**Exercise requirements:**
In the records below, the line with "essencial para a" opens the range and the line with "para serem processados." closes it; print that range exactly and nothing else.

*** Records for processing Section Begins ***

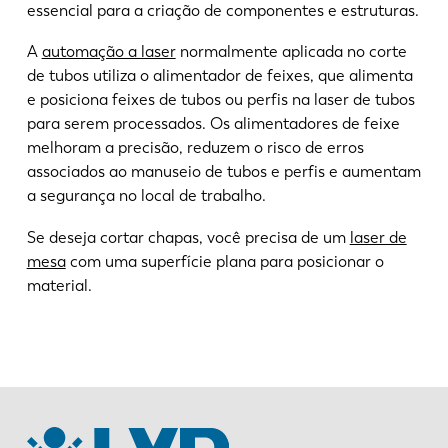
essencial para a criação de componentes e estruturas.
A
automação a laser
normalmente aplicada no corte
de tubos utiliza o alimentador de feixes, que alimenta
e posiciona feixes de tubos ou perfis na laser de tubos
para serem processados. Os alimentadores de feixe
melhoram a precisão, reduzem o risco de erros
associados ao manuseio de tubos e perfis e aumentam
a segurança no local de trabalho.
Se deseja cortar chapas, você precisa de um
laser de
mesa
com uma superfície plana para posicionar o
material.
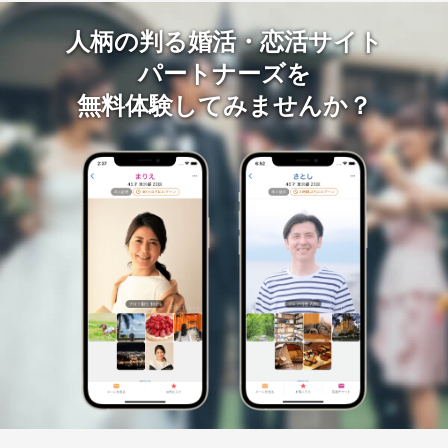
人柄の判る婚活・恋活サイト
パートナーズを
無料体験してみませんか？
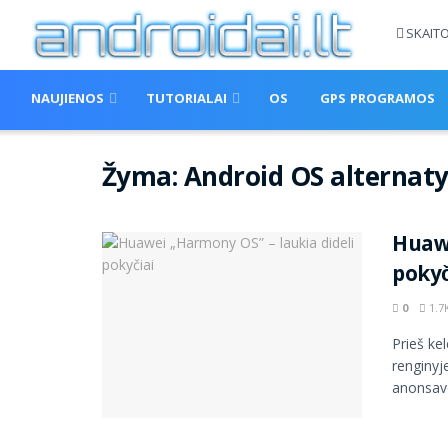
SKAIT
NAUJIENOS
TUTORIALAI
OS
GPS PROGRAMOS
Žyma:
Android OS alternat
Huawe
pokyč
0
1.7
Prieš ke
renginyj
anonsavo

*** Records for processing Section Ends ***
*** Records for processing Section Begins ***

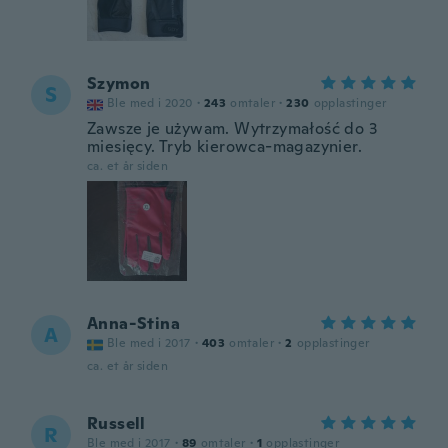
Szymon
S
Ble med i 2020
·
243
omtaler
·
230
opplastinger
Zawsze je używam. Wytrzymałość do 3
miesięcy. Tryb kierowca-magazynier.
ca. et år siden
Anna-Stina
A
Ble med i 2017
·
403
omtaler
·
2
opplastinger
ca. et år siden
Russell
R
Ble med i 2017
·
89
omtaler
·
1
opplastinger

*** Records for processing Section Ends ***

**Answer to this problem:**
essencial para a criação de componentes e estruturas.
A
automação a laser
normalmente aplicada no corte
de tubos utiliza o alimentador de feixes, que alimenta
e posiciona feixes de tubos ou perfis na laser de tubos
para serem processados. Os alimentadores de feixe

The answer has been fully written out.